Lithography uses stones, and finding stones was not easy at he end of the 80's. As they are getting used by grinding, they become too thin, they cannot take the pression of the machines. One day a farmer came to see Luc Valdelièvre explaining he owned a piece of land, North of Montpellier, with a quarry where lithographic used to be extracted. Luc Valdelièvre, who was convinced that this technique needed to be presevered, found a unique opportunity to extract calcium stones in this quarry. after a few tests,he created an association (G.L.O.U.P.) and contacted all the studios in France to share the good news. The work started at the end of the 80's and it was a success.
A brochure was written in 1992 :
In 1771 Aloys Senefelder was born in Prague. In 1796 he invented the lithographic process thanks to good luck it seems, but also thanks to the material available to him : Bavarian calcium stone. Quickly used by the newspaper world and public works and commerce, the technique was in line relined. It gave birth to the photolitho then offset for which it was a complement, then, little by little, a replacement. Real lithography remained lively in the world of artistic creation, seducing all the great artists who used it. In respect to her older sister, engraving, she behaved like a firery and inventive little sister, though never a rival which today allows her to treat and be treated as an equal.
Until until the 70's the transition by numerous printers to offset printing permitted the acquisition of handpresses, flat-bed machines, and litho stones, however, even considering wear, this has become more and more difficult. Creativity and the current market readily welcomes large formats for which the lack of stones is critical. As a remedy and thanks to the ressources of the celebrated lithographic calcium stone of Euzes at Gorniès, north of Montpellier, the G.L.O.U.P. Was formed in 1987. The aim of the association was to rejuvenate the quarry, closed since the beginning of the century and to once again assure the profession of an ongoing and qualified market. The project was launched on the initiative of Luc Valdelièvre, lithographer, and Claude Duplan, breeder and farmer, resident on the hamlet Euzes and the commune Gorniès, owner of the site of the quarry in the person of its mayor, Jean-Paul Causse.

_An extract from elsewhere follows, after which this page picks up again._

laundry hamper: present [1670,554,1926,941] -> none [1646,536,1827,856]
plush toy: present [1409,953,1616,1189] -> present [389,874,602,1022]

As none of the employees are alive today, we had to procede by deduction for what methods to follow, to build up a renewed know-hownon stone extraction. The first trials were done with the blocks found in the ruins of Euzes factory, a proof of its active period at the beginning of the century. The results were not good. Clearly this frost-cleft stone deteriorates, even if unseen, because of a prolonged exposure to inclement weather and becomes fragile to pressure. This was confirmed by the very middle quality of upper layers quarried later. To obtain good samples, we had to go down to about 150cm beneath the level left by the old workings which let us procede in the fabrication of about 20 beautiful stones measuring about 60x80 centimeters up to 120x160 centimeters.
To manage the fabrication of samples, the association benefited from the commune of Gorniès' financial help and from that of the General Counsel of Herault and the Regional Delegation of the Commerce and Craft of the Prefecture of the Region
The new stones were taken to the Pousse Caillou workshop where they had their first rough polishing and a printing under strong pressure in a flat-bed machine. They are excellent, but, all of them cannot be qualified as first class. Interested workshops can purchase these stones from the association at cost price. The next step in this operation is to give priority to an understanding between the actors of this first manufacturing, the commune and the commercial distributor of the stones who could guarantee deadlines, high quality and reasonable prices.
The stone (Greek : lithos) is the basic ingredient, the core of lithgraphy. If once again a market for stones is established, there is no reason why the name of this art should divertat the profit of substitution techniques which have nothing in common to lithgraphy other than its prestigious name (highly valuable in themselves, they ought to be called photolitho, chromolitho, offset, etc...).
Too often, unscrupulous editors and distributors are wrongly calling and selling as lithographs the product of other forms of printing. This is unfair to all those who truly try and promote this wonderful art, this is also derogatory towards the public. For that reason, the G.L.O.U.P. Association will propose a new restricted legal definition of theword lithography, to protect the artists and more importantly benefit the public.